Robinson v. Sprague

125 Mass. 582 | Mass. | 1878

Colt, J.

The plaintiff seeks to recover the value of personal

property mortgaged to him, which was attached by the defendant’s deputy, as the property of the mortgagor. A written demand was made on the attaching officer for the payment of the money due on the mortgage, which was not complied with, and the officer continued to hold the property under his attachment for more than ten days thereafter. The first question is, whether the plaintiff’s demand contained a just and true account of the debt for which the property was liable to him, within the requirements of the Gen. Sts. c. 123, § 63.

The demand, which was dated August 12, 1875, stated that the mortgage under which the plaintiff claimed, given by George E. Whittum and dated July 24, 1875, was recorded in the town records of Ashburnham, and was made to secure the payment of $250, which sum was then due with the interest accrued thereon. It demanded payment of the mortgage and interest thereon. This implies interest at six per cent, computed from the date of the mortgage, unless controlled by the reference to the mortgage; by which it appears that the note of even date with the mortgage was to bear seven per cent, interest. It is not necessary to constitute a good demand, that the interest should be computed and added to the principal sum. Jones v. Richardson, 10 Met. 481. If the inaccuracy, in not stating the actual rate of interest, is not cured by reference to the mortgage, then the only ground of complaint is, that the plaintiff demanded about *583twelve cents less than he had a right to demand, being one peí cent, interest on $250 for eighteen days. There was no objection to the notice, except that it did not state the rate and time from which the interest was to be computed.

In Harding v. Coburn, 12 Met. 333, it was held that the jury were rightly instructed that the plaintiff must prove that the written statement which he made to the officer, of the debt for which the property was liable to him, was substantially true and correct, but that no slight, innocent and immaterial misstatement would defeat his action. In Rowley v. Rice, 10 Met. 7, it was said that, if more was demanded than the amount due, it would not avail the plaintiff unless the error was the result of accident or mistake, and unless the value of the property attached was less than, the just and true sum for which it was pledged, so that the attaching creditor was not injuriously misled by the error, and had not suffered any pecuniary loss. Bicknell v. Cleverly, ante, 164. It is plain that the error in this case could not have been material. Averill v. Irish, 1 Gray, 254. Johnson v. Sumner, 1 Met. 172. Hills v. Farrington, 6 Allen, 80.

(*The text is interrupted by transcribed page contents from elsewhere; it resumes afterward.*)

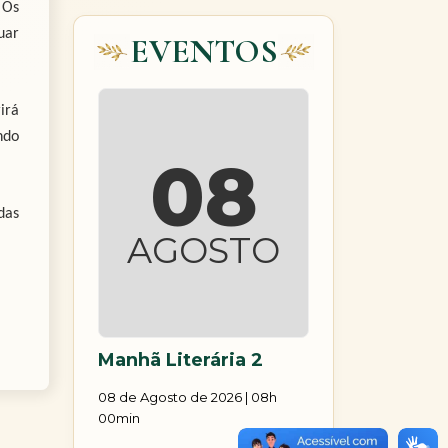
 Os
uar
EVENTOS
irá
ndo
08
das
AGOSTO
Manhã Literária 2
08 de Agosto de 2026 | 08h
00min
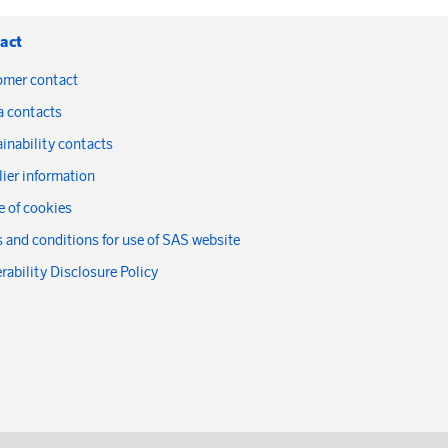
act
omer contact
a contacts
inability contacts
ier information
 of cookies
 and conditions for use of SAS website
rability Disclosure Policy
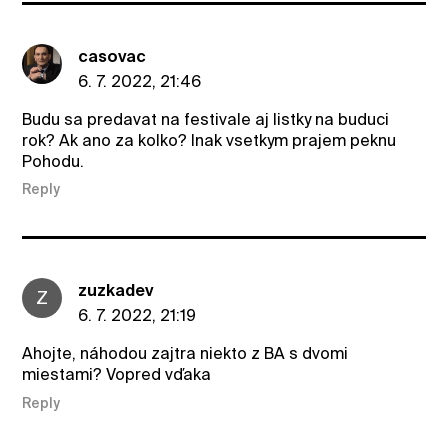
casovac
6. 7. 2022, 21:46
Budu sa predavat na festivale aj listky na buduci
rok? Ak ano za kolko? Inak vsetkym prajem peknu
Pohodu.
Reply
zuzkadev
Z
6. 7. 2022, 21:19
Ahojte, náhodou zajtra niekto z BA s dvomi
miestami? Vopred vďaka
Reply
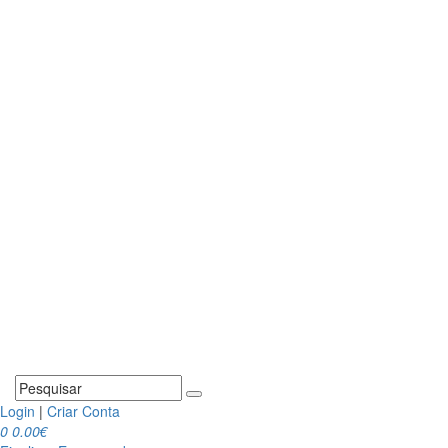
Login
|
Criar Conta
0
0.00€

The remaining question is, whether the defendant is entitled to have the fact, that the attached property, after the expiration of the ten days, was returned to the mortgagor, considered in mitigation of damages. The statute provides that if the amount demanded is not paid, or tendered to the mortgagee, within ten days, the property “ shall be restored to him.” The legal title to the property was all in the mortgagee. He had the right, by the terms of the mortgage, to its immediate possession when first attached on mesne process. He alone could maintain an action of tort for its conversion. Ring v. Neale, 114 Mass. 111. The failure to restore the property to him within the time limited by the statute, or to pay the amount due on his mortgage, was an unlawful conversion of his property, for which, upon the facts here stated and found by the judge, he was entitled to recover the value. The plaintiff’s right to treat it as a conversion was fixed by the expiration of the ten days without payment of his claim, or a return of the property. The question is not whether a restoration to the mortgagor on the demand of the mortgagee, within the ten days, would be sufficient to discharge the liability of the attaching officer; no such return of the property was *584attempted until after the liability of the officer in trover had arisen ; and there is no suggestion that its value exceeds the just claim of the plaintiff under his mortgage. Forbes v. Parker, 16 Pick. 462. Howe v. Bartlett, 8 Allen, 20. Alden v. Lincoln, 13 Met. 204.

H. C. Hartwell & W. H. Orcutt, for the defendant. C. R. Train & J. O. Teele, for the plaintiff.

There was no occasion for the application of the rule which permits the defendant, in an action of trover, to show that the property had gone from his possession to the plaintiff, or to his use, or to a party who, as against the plaintiff, had the better title to it; Hanson v. Herrick, 100 Mass. 823; because the judge must have found as a fact that Whittum, the mortgagor, was not the agent of the plaintiff for the purpose of receiving and receipting for the property, and the evidence reported justifies the finding. Exceptions overruled.